Quote:
BLT - Branch Less Than (C=0 or Z=1)
BGT - Branch Greater Than (C=1 and Z=0)
Signed or unsigned comparison? As things stand now signed comparisons are always a tricky thing on the 6502. You have to use that mysterious V-flag if you want to do signed. It's difficult enough to grasp what's going on that a lot of people stay away from it. Perhaps explicitly signed comparison, subtraction and addition instruction branch instrctions would be helpful as well.
Quote:
RDL - Rotate Direct Left (rotate without carry, i.e. bit 7 is directly moved to bit 0)
RDR - Rotate Direct Right (rotate without carry)
ASR - arithmetic shift right (shift in the sign from the left)
I like these. They can be synthesized already by interspersing CMP immediates among ROL/ROR sequences, but they're occasionally nice to have.
Quote:
SWP - swap upper and lower nibble
This would be extremely handy. This might be the best addition of them all.
Quote:
INV - two's complement
I dunno. It's easy enough already to do "EOR #$FF". I don't know that I want to do this often enough to make it worthwhile as a separate instruction. Is there some address mode other than accumulator where this is useful?
Quote:
BCN - bit count, compute number of 1-bits
This would take a (very) short routine to duplicate, and the answer would come in log(N) time. Or a big lookup table and constant time. Is there enough need to make it a separate instruction? I can see that it would be handy if you wanted to do parity checks, but beyond that I'm stumped. If parity is all it's good for, why not just a parity status flag?
Quote:
SXY - swap X and Y
Mmm. Maybe. All I can think of is setting up registers prior to subroutine (or OS) calls, but it might be handy at that.
Quote:
PSH - push all registers (in a 6502 that would be AC, XR, YR, more in a 65002)

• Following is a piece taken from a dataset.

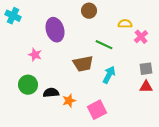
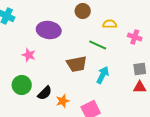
yellow semicircle: (125, 24) -> (110, 24), moved
purple ellipse: (55, 30) -> (49, 30), turned -65
pink cross: (141, 37) -> (135, 37), turned -32
black semicircle: (51, 93) -> (45, 93), turned 140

PLL - pull all registers (in a 6502 that would be AC, XR, YR, more in a 65002)
So the other day I was thinking "What if each register had its own dedicated on-chip stack space?" Ie, N registers, N stacks And then I thought "What would that possibly be good for?" And then I thought "Interrupts!". I was thinking the processor would do it automatically upon recognizing an interrupt, so an ISR could start out trashing any register it wanted. RTI would restore them all. If each stack was 8- or 16-deep, you could even deal with re-entrant interrupts. The stacks would not be user-accessible, just places to stash register values during interrupts.
But an instruction to do it would be just as useful. The idea of multiple dedicated stacks would of course be to minimize response time to an interrupt. I don't think these would be as useful for calling subroutines, mainly because of the difficulty of returning results in registers (if the callee did PSH at the start then PLL at the end would trash anything you put in them...unless maybe the caller did PSH? Then after the callee returns, save any results passed in registers before the caller does PLL...might work. Okay, I like it)
Quote:
FIL - fill a memory area with a byte value
Again a short subroutine. Is the speed advantage (one or two cycles per byte?) worth it?
Quote:
ADS - add value to stack pointer
SBS - substract value from stack pointer
Fun. I like these, although playing with stack pointer is not for novices.
Quote:
MVN/MVP - move a memory area (see 65816)
I never liked this instruction much. Kind of ugly. The coolest answer to this in the 6502 world I ever saw were the Commodore RAM expanders. That REC chip could do transfers and fills at a byte per clock cycle, and swap two bytes in two clock cycles.
Quote:
HBS - determine bit number of highest bit that is set (like log2)
HBC - determine bit number of highest bit that is clear
BSW - bit swap - exchange bit 7 with bit 0, bit 6 with bit 1, etc
How is the result returned, BTW? What if no bit is set? If bits are numbered 7..0 then zero is not an answer to that. I guess I'm having trouble seeing how useful they'd be, ie., what problem do they solve?